I have my CSS Styles panel open and we're in Current mode. Now, actually the easiest way to enter in text shadow is using the Properties pane of the CSS Styles panel. So let me go ahead and click into Olive Oil Company, my h2 heading there, and you can see I already have a rule set up for that. So I'm just going to go over and add a property. Click on Add Property, and type in text-shadow, and then press Tab. If you're a Dreamweaver CS5 user, you'll need to enter in the values manually.
If however you're a Dreamweaver CS5.5 user, there is an interface that you can use, and I'll show you that in just a moment. To specify the text shadow you'll need to enter in four different values: an X-Offset, a Y-Offset, the Blur radius, and the Color.

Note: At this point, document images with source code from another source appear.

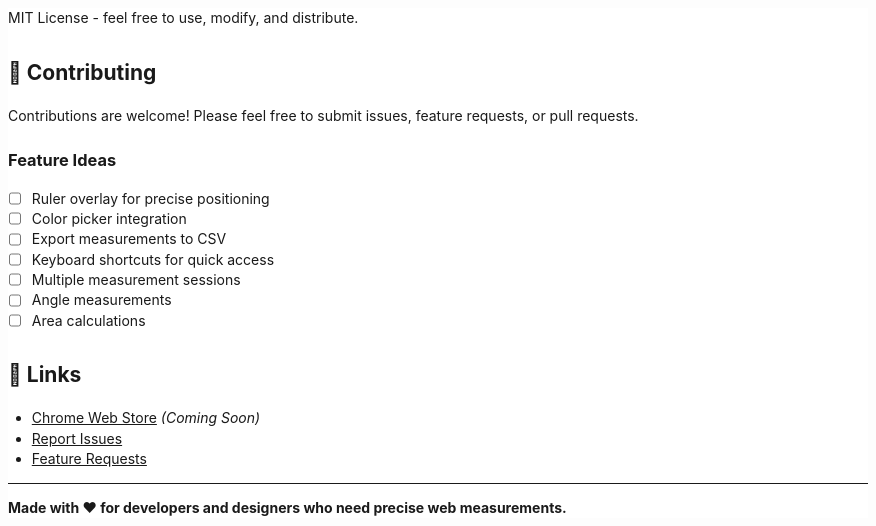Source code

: MIT License - feel free to use, modify, and distribute.

## 🤝 Contributing

Contributions are welcome! Please feel free to submit issues, feature requests, or pull requests.

### Feature Ideas
- [ ] Ruler overlay for precise positioning
- [ ] Color picker integration
- [ ] Export measurements to CSV
- [ ] Keyboard shortcuts for quick access
- [ ] Multiple measurement sessions
- [ ] Angle measurements
- [ ] Area calculations

## 🔗 Links

- [Chrome Web Store](#) *(Coming Soon)*
- [Report Issues](https://github.com/yourusername/spacepeek/issues)
- [Feature Requests](https://github.com/yourusername/spacepeek/discussions)

---

**Made with ❤️ for developers and designers who need precise web measurements.** 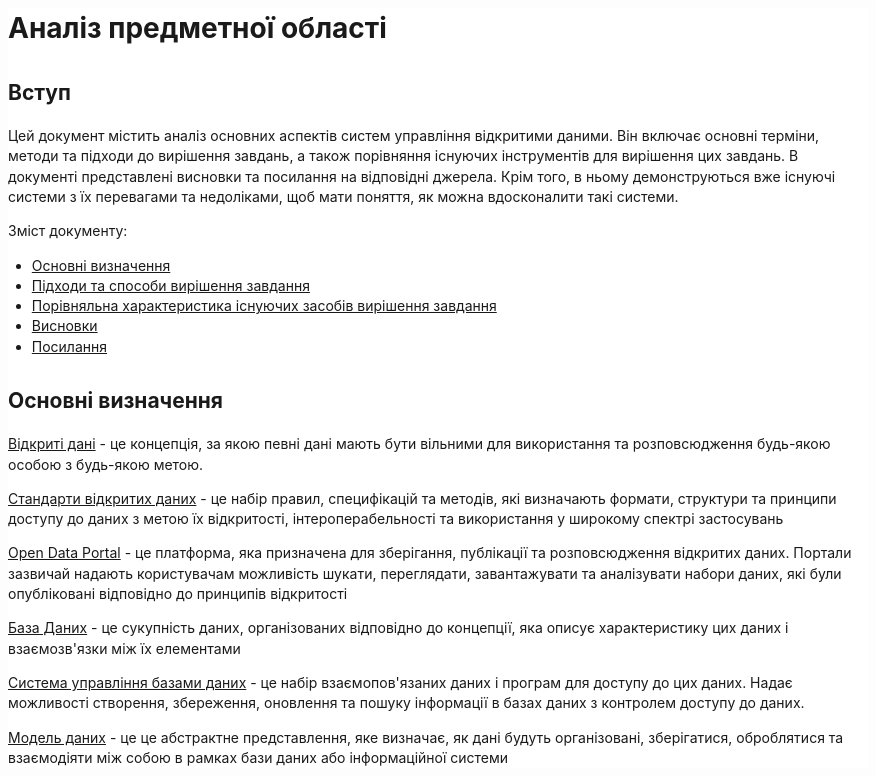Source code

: # Аналіз предметної області

## Вступ

Цей документ містить аналіз основних аспектів систем управління відкритими даними. Він включає основні терміни, методи 
та підходи до вирішення завдань, а також порівняння існуючих інструментів для вирішення цих завдань. В документі 
представлені висновки та посилання на відповідні джерела. Крім того, в ньому демонструються вже існуючі системи з їх 
перевагами та недоліками, щоб мати поняття, як можна вдосконалити такі системи.

Зміст документу:
- [Основні визначення](#основні-визначення)
- [Підходи та способи вирішення завдання](#підходи-та-способи-вирішення-завдання)
- [Порівняльна характеристика існуючих засобів вирішення завдання](#порівняльна-характеристика-існуючих-засобів-вирішення-завдання)
- [Висновки](#висновки)
- [Посилання](#посилання)

## Основні визначення

[Відкриті дані](https://uk.wikipedia.org/wiki/%D0%92%D1%96%D0%B4%D0%BA%D1%80%D0%B8%D1%82%D1%96_%D0%B4%D0%B0%D0%BD%D1%96) -
це концепція, за якою певні дані мають бути вільними для використання та розповсюдження будь-якою особою з будь-якою 
метою.

[Стандарти відкритих даних](https://uk.wikipedia.org/wiki/%D0%9C%D1%96%D0%B6%D0%BD%D0%B0%D1%80%D0%BE%D0%B4%D0%BD%D0%B0_%D1%85%D0%B0%D1%80%D1%82%D1%96%D1%8F_%D0%B2%D1%96%D0%B4%D0%BA%D1%80%D0%B8%D1%82%D0%B8%D1%85_%D0%B4%D0%B0%D0%BD%D0%B8%D1%85) -
це набір правил, специфікацій та методів, які визначають формати, структури та принципи доступу до даних з метою їх відкритості, інтероперабельності та використання у широкому спектрі застосувань

[Open Data Portal](https://se.diia.gov.ua/en/opendata) -
це платформа, яка призначена для зберігання, публікації та розповсюдження відкритих даних. Портали зазвичай надають користувачам можливість шукати, переглядати, завантажувати та аналізувати набори даних, які були опубліковані відповідно до принципів відкритості

[База Даних](https://uk.wikipedia.org/wiki/%D0%91%D0%B0%D0%B7%D0%B0_%D0%B4%D0%B0%D0%BD%D0%B8%D1%85) -
це сукупність даних, організованих відповідно до концепції, яка описує характеристику цих даних і взаємозв'язки між їх елементами

[Система управління базами даних](https://uk.wikipedia.org/wiki/%D0%A1%D0%B8%D1%81%D1%82%D0%B5%D0%BC%D0%B0_%D0%BA%D0%B5%D1%80%D1%83%D0%B2%D0%B0%D0%BD%D0%BD%D1%8F_%D0%B1%D0%B0%D0%B7%D0%B0%D0%BC%D0%B8_%D0%B4%D0%B0%D0%BD%D0%B8%D1%85) -
це набір взаємопов'язаних даних і програм для доступу до цих даних. Надає можливості створення, збереження, 
оновлення та пошуку інформації в базах даних з контролем доступу до даних.

[Модель даних](https://uk.wikipedia.org/wiki/%D0%9C%D0%BE%D0%B4%D0%B5%D0%BB%D1%8C_%D0%B4%D0%B0%D0%BD%D0%B8%D1%85) -
це це абстрактне представлення, яке визначає, як дані будуть організовані, зберігатися, оброблятися та взаємодіяти між собою в рамках бази даних або інформаційної системи
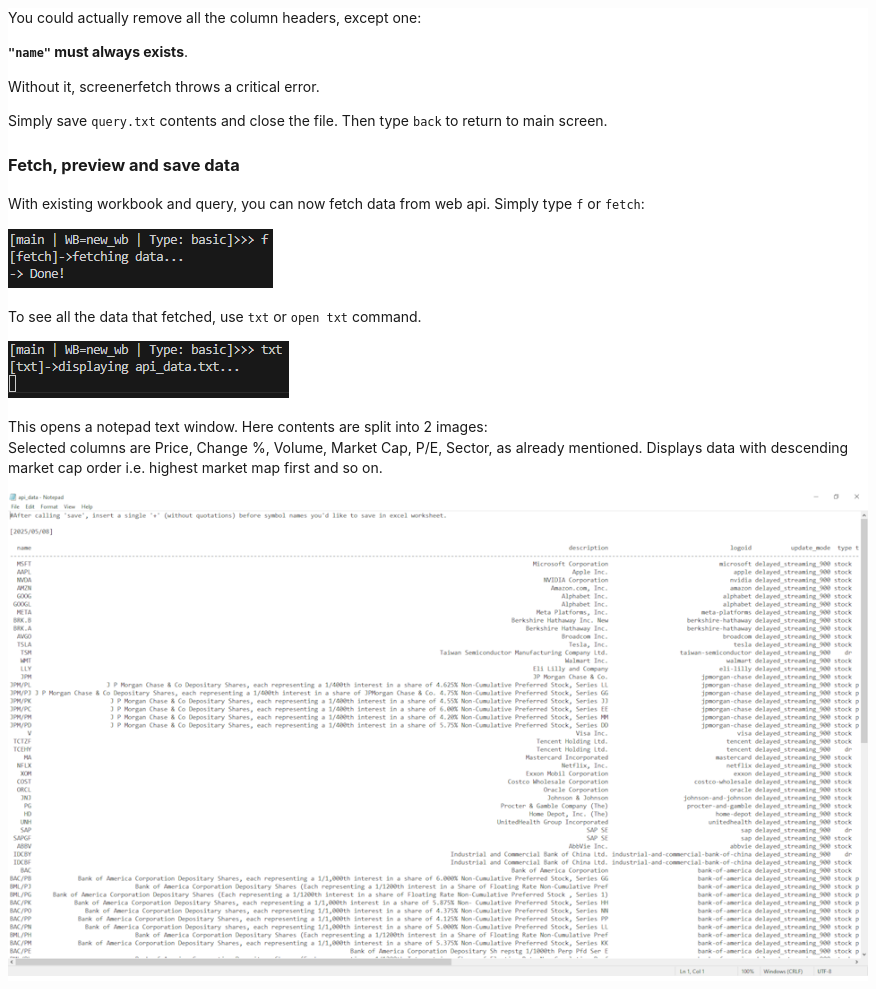 You could actually remove all the column headers, except one:

**``"name"`` must always exists**.

Without it, screenerfetch throws a critical error.


Simply save ``query.txt`` contents and close the file. Then type ``back`` to return to main screen.


### Fetch, preview and save data

With existing workbook and query, you can now fetch data from web api. Simply type ``f`` or ``fetch``:

![](docs/images/mainscreen_fetch.png)

To see all the data that fetched, use ``txt`` or ``open txt`` command.

![](docs/images/mainscreen_txt.png)

This opens a notepad text window. Here contents are split into 2 images:  
Selected columns are Price, Change %, Volume, Market Cap, P/E, Sector, as already mentioned. Displays data with 
descending market cap order i.e. highest market map first and so on.

![](docs/images/fetch_txt1.png)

So in this case we're going to make a rather traditional drop shadow that extends to the right and below. So our offsets are going be 1 pixel. This is the X value. So that's going to start the shadow 1 pixel to the right, and then 1 px for the Y offset, that will start the shadow 1 pixel down, and then the Blur Radius, and this value specifies how large the text shadow should be.
Let's make ours 3 pixels in radius and then finally the color, and for the color I'm going to choose a dark gray, 666 and then just hit Return. Now notice that the drop shadow was applied to both bits of text here. That's fine. We'll do a more specific drop shadow for the duration and price in just a moment. But I wanted to show you, if you're using Dreamweaver CS5.5, how to take advantage of the built-in Edit Interface. So if you click on the Plus button here, the Edit Interface will open up and you can see that you have controls for entering in X-Offset, Y-Offset, the Blur radius, and a standard Color Picker for choosing the color.
Now of course you can modify these values however you want. Let's, for the moment, increase it to let's say 6 and then close it out by just clicking away from it, and you can see a more general shadow appears. Let's tighten that back up by just changing the value from 6 to 3. So now let's move on and do our letterpress effect. One of the cool things I think about the text shadow property is you're not restricted to doing one shadow; you can actually put in as many shadows as you need.
To demonstrate this, let's go in, and I will put my cursor in the duration and price area, and here you see that there is actually a span with the class of tour cost. So when I select that, that CSS rule is displayed in the CSS Styles panel and we're going to go ahead and enter in our text shadow property again, and the first shadow I'm going to specify will be the opposite of the traditional shadow. In other words, it will go up to the top and to the left, instead of to the right and below.
So we do that by using negative values for the offsets. So it's going to be -1 px for the X- Offset, and -1 px for the Y-Offset, and then a slightly darker color than what we have now specified for the text color, which is as you can see here 666. So we'll go with 333. To enter multiple shadows, all you have to do is separate them with a comma. After my comma, I'll put in a more traditional drop shadow of 1 px for the X-Offset, 1 px for the Y-Offset, and because we're going to put in a darker background in just a second, I'm going to make my shadow white.
So I will put in the pound sign, and then fff. Okay, I'll hit Return and you can see a little bit of a change, but you won't see the full effect until you add a background color. So I'll type in background-color, and I want this background color to be a little on the light side, but not completely white. So I'll choose the #CCC value and there you have the final letterpress effect. Whether you're using a single shadow to give your text some depth or multiple shadows to achieve a more elaborate effect, the text shadow property is very easy to use and extremely powerful.